Dataset excerpts:
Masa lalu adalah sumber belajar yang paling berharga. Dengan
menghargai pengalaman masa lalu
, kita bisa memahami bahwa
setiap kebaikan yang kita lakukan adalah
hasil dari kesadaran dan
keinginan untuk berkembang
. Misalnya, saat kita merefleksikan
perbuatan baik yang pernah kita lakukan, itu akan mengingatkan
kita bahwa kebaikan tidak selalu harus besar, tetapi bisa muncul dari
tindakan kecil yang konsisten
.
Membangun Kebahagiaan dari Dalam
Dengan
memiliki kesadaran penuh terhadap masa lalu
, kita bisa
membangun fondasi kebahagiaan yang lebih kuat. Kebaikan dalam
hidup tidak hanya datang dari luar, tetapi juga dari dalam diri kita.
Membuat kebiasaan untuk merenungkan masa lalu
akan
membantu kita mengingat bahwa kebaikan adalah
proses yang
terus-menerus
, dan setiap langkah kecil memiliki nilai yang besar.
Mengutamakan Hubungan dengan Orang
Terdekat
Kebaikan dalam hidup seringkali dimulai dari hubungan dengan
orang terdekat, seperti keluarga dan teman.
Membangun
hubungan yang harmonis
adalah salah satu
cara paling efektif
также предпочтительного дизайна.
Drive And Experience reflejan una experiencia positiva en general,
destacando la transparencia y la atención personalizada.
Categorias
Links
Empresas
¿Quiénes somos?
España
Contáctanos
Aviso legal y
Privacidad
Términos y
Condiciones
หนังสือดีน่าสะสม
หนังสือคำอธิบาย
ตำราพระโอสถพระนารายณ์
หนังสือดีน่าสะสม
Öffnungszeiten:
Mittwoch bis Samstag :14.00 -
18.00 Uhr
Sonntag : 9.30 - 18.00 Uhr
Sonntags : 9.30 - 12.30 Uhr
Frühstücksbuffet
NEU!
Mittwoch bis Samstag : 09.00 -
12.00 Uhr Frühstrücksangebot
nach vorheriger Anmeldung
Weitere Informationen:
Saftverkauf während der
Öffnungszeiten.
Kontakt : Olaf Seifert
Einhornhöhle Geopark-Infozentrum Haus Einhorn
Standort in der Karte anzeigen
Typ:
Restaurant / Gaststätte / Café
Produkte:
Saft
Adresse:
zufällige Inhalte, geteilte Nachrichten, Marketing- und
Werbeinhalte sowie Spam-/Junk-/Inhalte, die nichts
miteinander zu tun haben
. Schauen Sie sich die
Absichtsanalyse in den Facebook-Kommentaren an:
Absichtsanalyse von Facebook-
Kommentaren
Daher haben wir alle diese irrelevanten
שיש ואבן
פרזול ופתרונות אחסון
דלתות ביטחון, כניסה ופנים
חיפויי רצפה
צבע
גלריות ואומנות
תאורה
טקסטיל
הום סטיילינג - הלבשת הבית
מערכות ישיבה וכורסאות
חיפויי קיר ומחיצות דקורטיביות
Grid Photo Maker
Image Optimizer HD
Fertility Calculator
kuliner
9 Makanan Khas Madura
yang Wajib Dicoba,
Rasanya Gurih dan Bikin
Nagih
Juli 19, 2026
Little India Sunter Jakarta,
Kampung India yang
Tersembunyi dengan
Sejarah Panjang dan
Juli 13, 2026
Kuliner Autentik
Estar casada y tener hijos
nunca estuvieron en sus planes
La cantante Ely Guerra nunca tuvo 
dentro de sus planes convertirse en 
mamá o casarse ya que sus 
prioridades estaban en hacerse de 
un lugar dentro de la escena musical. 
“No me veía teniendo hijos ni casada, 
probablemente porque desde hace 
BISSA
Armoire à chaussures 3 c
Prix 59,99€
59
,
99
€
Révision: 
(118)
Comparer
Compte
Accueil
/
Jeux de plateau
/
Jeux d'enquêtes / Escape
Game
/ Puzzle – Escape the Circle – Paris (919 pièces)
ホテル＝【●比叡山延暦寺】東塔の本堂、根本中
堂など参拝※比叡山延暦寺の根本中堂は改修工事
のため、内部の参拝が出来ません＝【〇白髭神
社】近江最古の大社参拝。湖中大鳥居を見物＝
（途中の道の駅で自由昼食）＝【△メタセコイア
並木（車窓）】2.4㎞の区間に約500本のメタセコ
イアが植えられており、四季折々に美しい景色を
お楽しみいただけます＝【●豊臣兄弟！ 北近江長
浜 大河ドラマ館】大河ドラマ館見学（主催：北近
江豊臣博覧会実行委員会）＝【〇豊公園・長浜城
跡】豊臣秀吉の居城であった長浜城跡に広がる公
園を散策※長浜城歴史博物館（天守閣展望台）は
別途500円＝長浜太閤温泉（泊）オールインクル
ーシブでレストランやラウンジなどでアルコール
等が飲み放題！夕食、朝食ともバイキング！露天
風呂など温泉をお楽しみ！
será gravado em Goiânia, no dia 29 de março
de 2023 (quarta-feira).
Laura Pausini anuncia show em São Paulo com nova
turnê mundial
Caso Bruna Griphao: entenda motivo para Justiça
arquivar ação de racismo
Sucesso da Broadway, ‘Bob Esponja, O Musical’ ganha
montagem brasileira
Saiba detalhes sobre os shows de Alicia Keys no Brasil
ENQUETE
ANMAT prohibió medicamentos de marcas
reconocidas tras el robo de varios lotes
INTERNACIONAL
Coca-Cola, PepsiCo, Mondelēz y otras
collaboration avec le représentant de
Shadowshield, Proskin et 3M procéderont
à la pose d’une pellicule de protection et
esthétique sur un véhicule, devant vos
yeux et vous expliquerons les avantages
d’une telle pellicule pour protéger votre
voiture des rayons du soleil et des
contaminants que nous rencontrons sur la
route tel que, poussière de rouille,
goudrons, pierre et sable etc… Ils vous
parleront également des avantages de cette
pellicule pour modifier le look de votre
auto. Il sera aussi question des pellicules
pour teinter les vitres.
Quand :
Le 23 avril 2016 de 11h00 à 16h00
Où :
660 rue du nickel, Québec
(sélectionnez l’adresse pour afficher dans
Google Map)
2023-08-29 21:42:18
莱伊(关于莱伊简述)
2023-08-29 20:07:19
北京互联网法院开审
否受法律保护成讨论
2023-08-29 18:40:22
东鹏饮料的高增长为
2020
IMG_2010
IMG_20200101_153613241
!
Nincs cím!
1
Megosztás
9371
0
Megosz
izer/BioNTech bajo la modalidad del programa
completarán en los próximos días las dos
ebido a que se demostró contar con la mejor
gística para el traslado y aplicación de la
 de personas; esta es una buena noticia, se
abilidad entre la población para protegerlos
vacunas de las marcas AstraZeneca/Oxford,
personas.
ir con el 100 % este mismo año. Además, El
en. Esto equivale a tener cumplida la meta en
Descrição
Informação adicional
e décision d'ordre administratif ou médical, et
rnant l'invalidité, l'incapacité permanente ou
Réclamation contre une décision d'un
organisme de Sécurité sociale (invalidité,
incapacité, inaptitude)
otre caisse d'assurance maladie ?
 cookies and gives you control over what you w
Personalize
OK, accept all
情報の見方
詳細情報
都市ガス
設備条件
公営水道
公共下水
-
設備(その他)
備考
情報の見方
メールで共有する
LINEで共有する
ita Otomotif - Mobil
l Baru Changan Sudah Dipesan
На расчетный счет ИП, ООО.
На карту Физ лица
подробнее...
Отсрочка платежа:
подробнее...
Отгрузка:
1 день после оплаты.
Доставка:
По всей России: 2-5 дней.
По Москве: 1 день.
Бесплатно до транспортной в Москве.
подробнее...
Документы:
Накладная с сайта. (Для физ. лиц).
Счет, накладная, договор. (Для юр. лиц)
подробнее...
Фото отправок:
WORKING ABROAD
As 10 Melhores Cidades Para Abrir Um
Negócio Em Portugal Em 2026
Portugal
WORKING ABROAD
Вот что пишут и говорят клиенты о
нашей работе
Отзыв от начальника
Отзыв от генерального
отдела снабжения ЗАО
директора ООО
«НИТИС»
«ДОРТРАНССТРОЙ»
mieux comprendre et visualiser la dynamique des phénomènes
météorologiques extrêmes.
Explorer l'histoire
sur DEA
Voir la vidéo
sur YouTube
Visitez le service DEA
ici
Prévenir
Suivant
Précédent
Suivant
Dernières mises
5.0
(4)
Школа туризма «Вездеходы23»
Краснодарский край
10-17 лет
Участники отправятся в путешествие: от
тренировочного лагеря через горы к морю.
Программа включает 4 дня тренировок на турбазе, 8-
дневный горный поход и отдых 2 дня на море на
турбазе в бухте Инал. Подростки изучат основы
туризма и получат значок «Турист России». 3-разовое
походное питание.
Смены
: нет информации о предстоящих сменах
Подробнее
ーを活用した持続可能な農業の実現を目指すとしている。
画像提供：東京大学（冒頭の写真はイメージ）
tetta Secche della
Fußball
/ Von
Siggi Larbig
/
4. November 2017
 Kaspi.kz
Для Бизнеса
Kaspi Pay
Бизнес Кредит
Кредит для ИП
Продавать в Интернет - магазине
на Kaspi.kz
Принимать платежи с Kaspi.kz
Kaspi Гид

Assignment:
The lines holding the word "personas" are the answer. Find them in the entries and copy them.

Answer section:
 de personas; esta es una buena noticia, se
personas.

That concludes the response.